Scanning for filesystems


val scan_machine : machine -> machine
This does a complete scan of all devices owned by a machine, identifying all partitions, filesystems, physical and logical volumes that are known to this library.

This scans down to the level of the filesystem superblocks.

Returns an updated Diskimage.machine structure with the scan results.


Create ownership tables


type ownership 
val create_ownership : machine -> ownership
This creates the ownership tables (mapping disk blocks to the ultimate filesystem, etc., which owns each one).
type owner = [ `Filesystem of filesystem
       | `Partitions of partitions
       | `PhysicalVolume of pv ] 
val get_owners_lookup : machine ->
       ownership ->
       block_device -> Int63.t -> (owner * Int63.t) list
get_owners_lookup machine disk returns a specialized function for looking up owners (filesystems, etc.) which reside on block device disk.

disk must be a block device of the machine.

The specialized lookup function that is returned can be called as lookup offset to look up the owners of byte offset offset.

Returns a list of (owner, owner_offset) where owner is the filesystem, etc., and owner_offset is the byte offset relative to the owner.

It is common for there to be multiple owners: for example in the case where a filesystem is created on a partition, both the filesystem (`Filesystem fs) and partition scheme (`Partitions parts) will be returned.

The specialized function is efficient.
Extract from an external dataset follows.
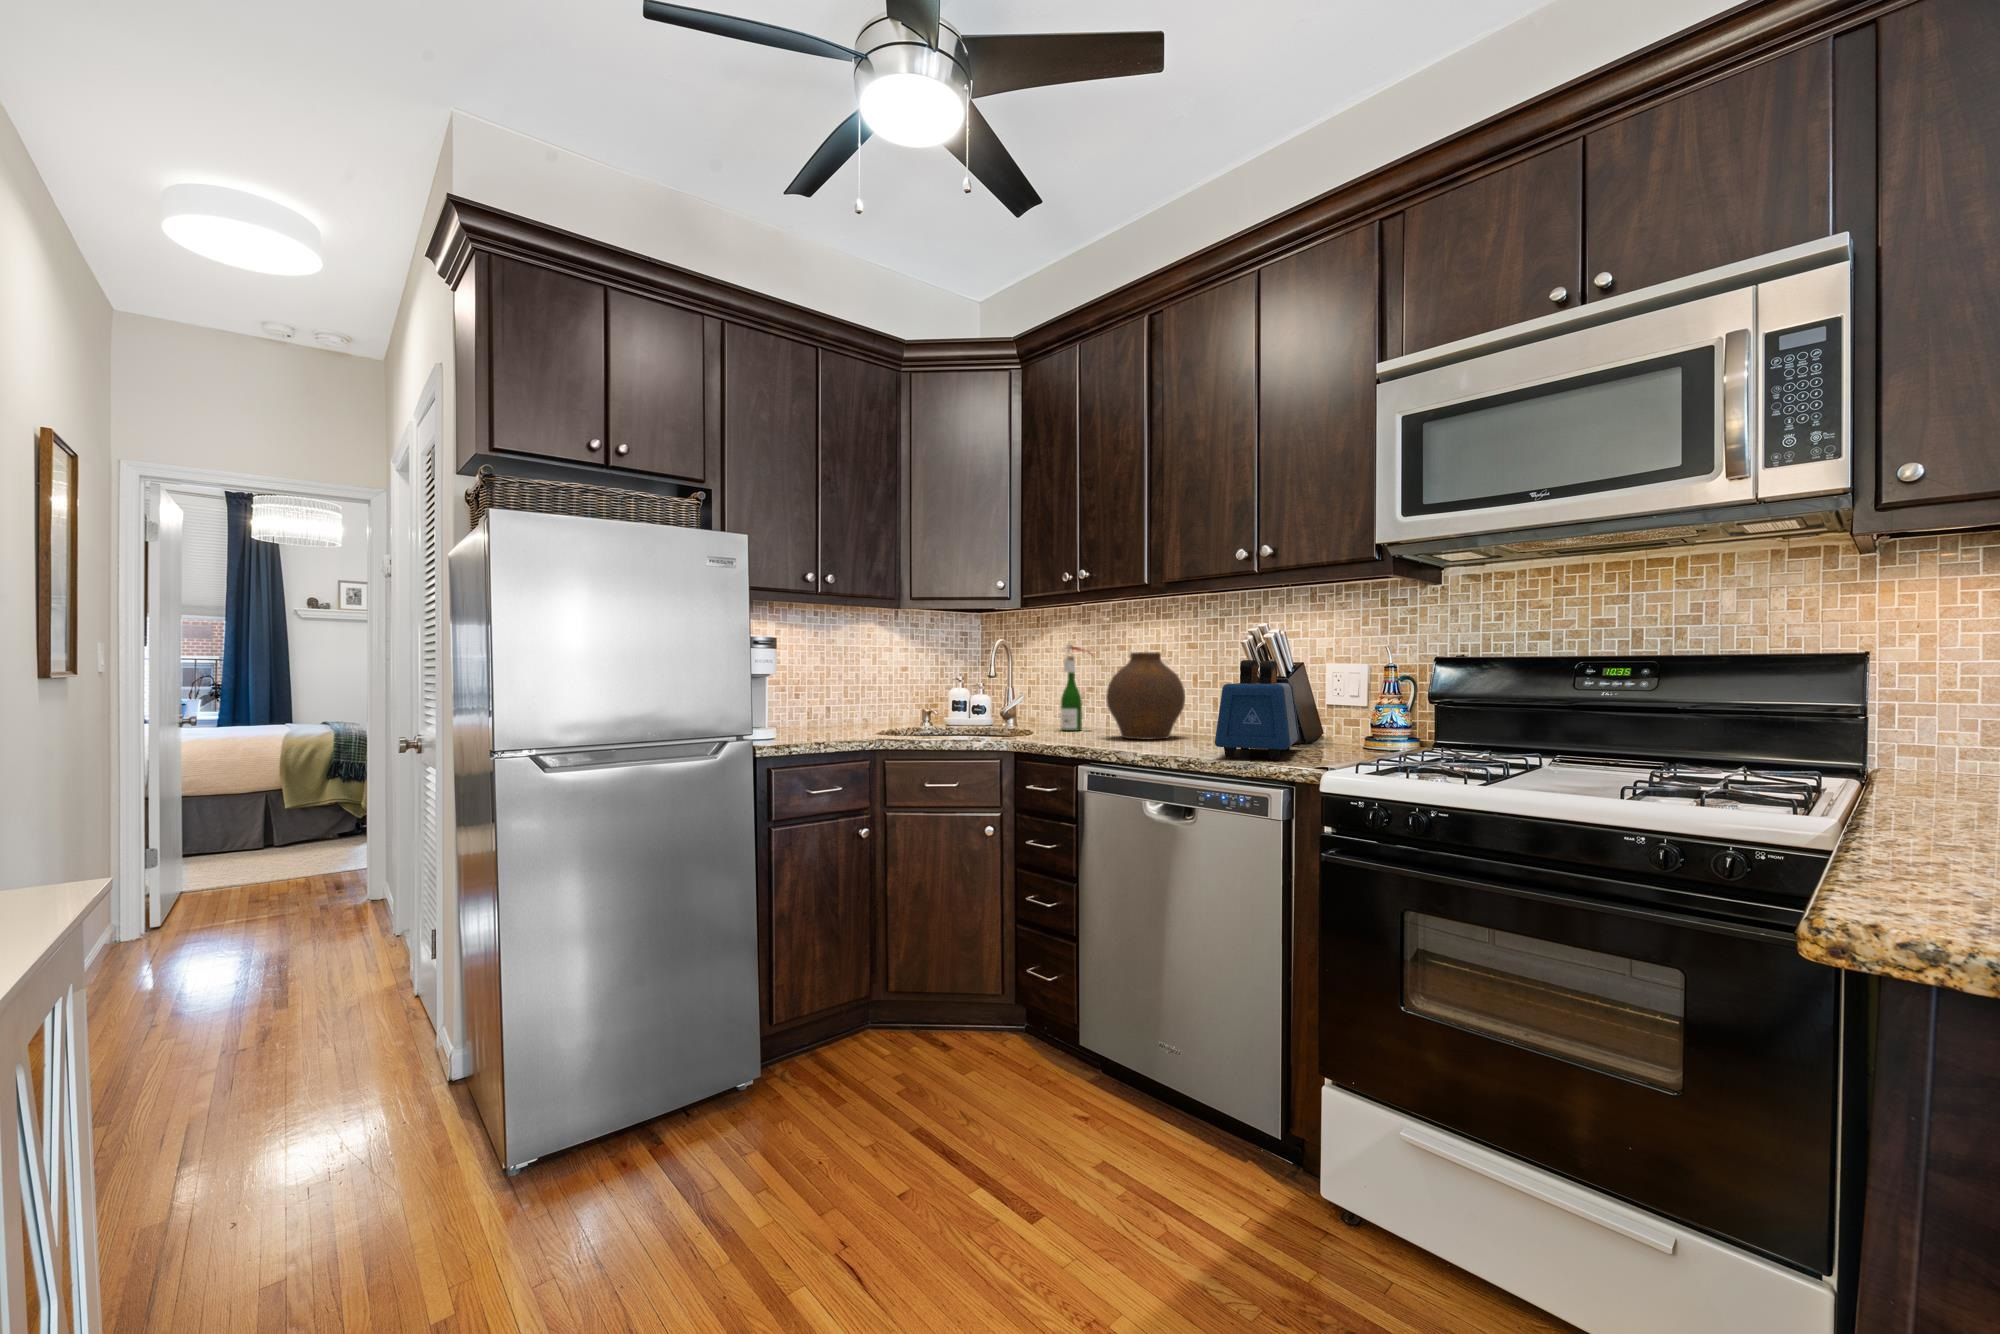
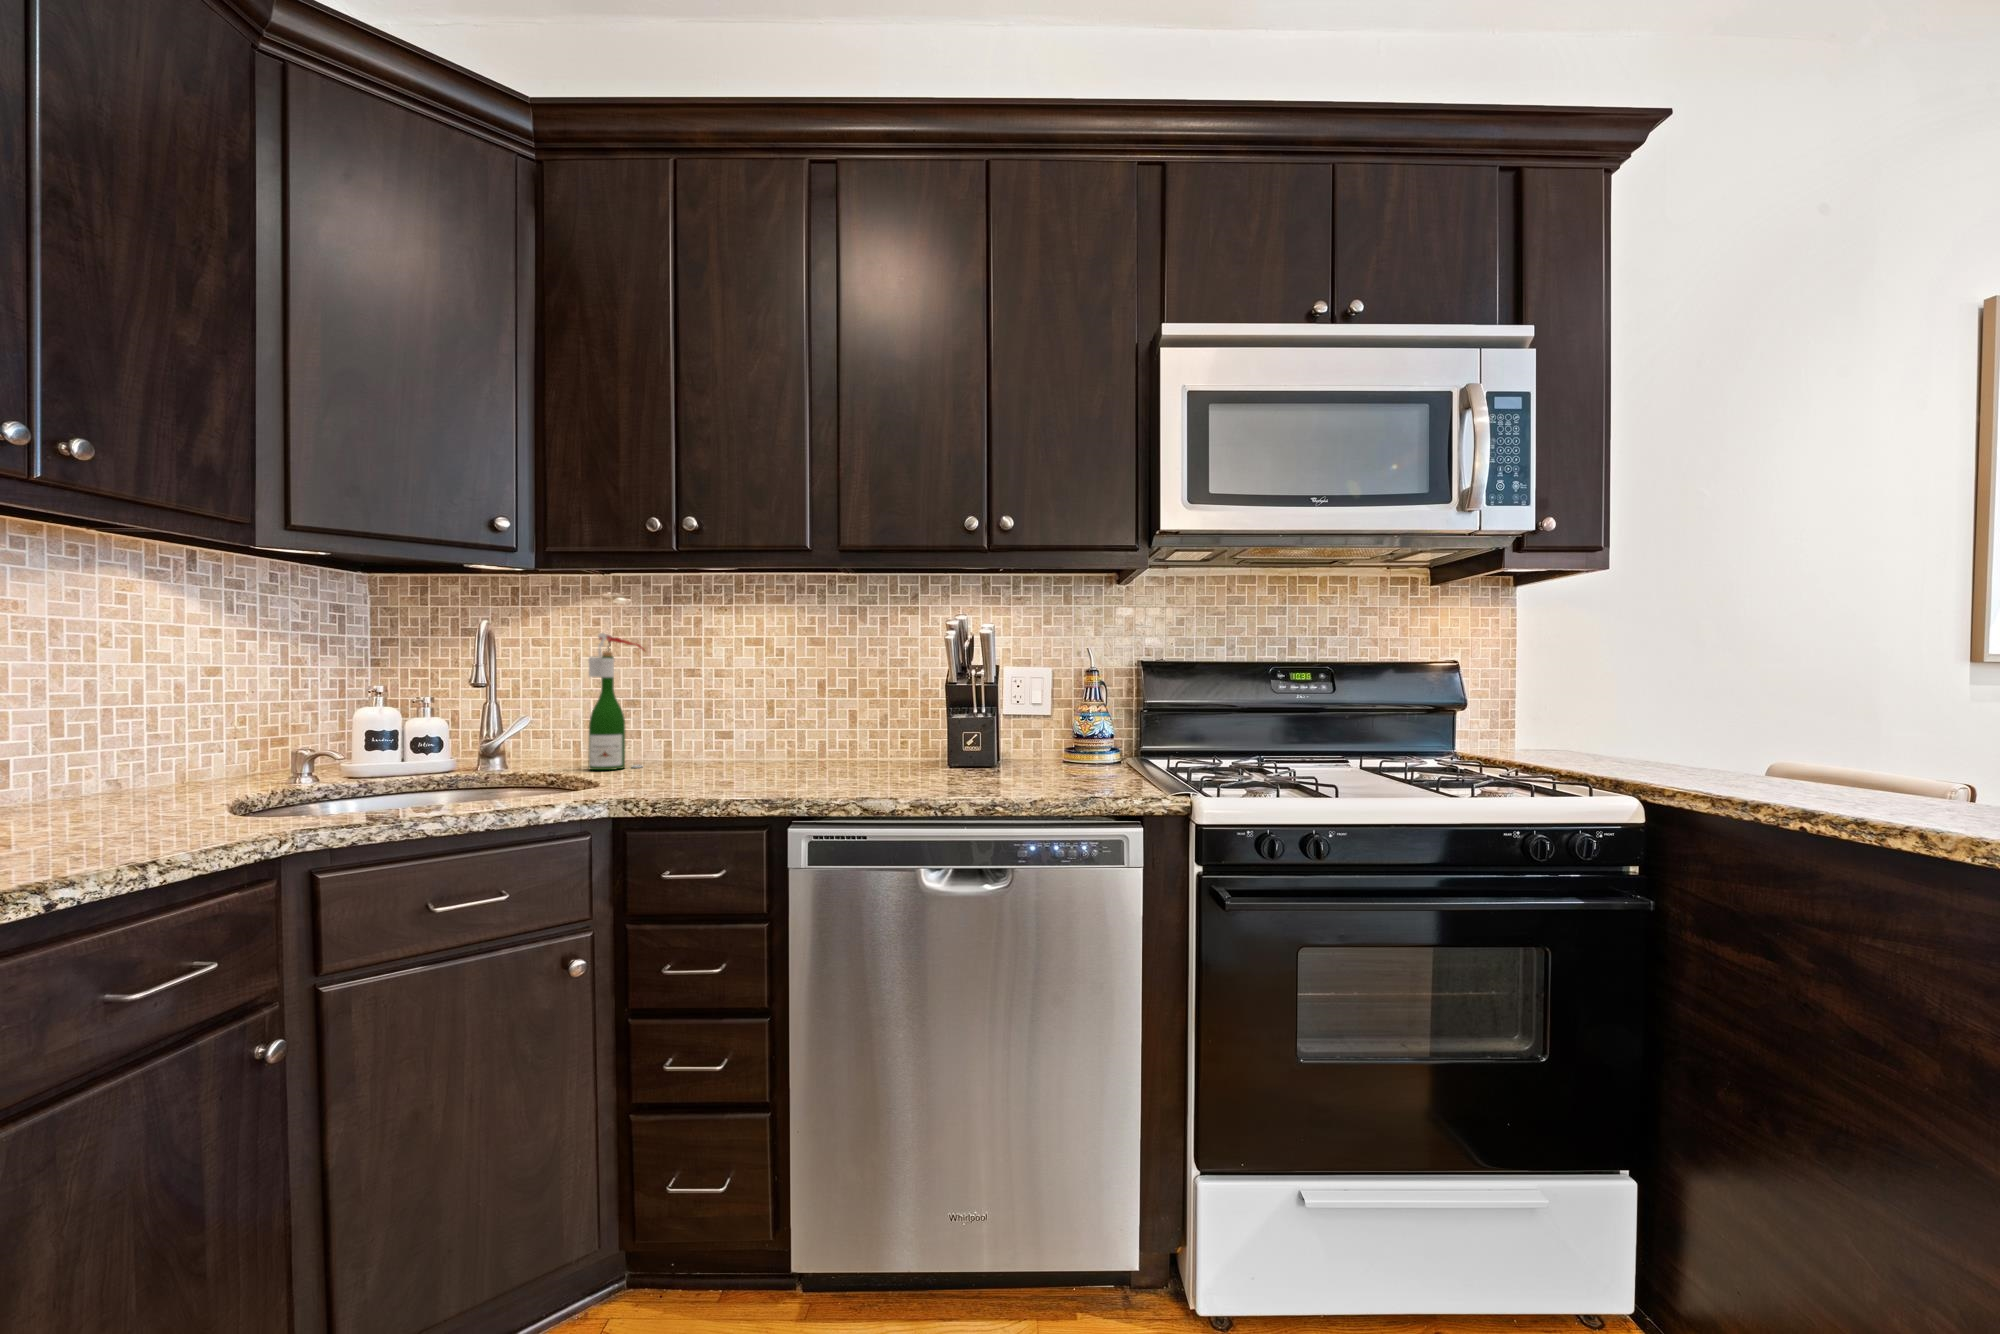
vase: present [1106,652,1185,740] -> none [722,648,838,775]
toaster: present [1215,660,1299,760] -> none [962,661,1104,792]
Diskimage.create_ownership creates a tree structure which allows ownership to be determined in just a few steps.

val offset_is_free : (owner * Int63.t) list -> bool
offset_is_free owners tests if the offset is free (unused).

If an offset is free, then it may be discarded without changing the semantics of the disk image. In normal cases this extends to the end of the current block, but blocksize will differ for each owner, so what this really means is tricky in practice.


Debugging


val debug : bool Pervasives.ref
If set to true, functions emit debugging information to stderr.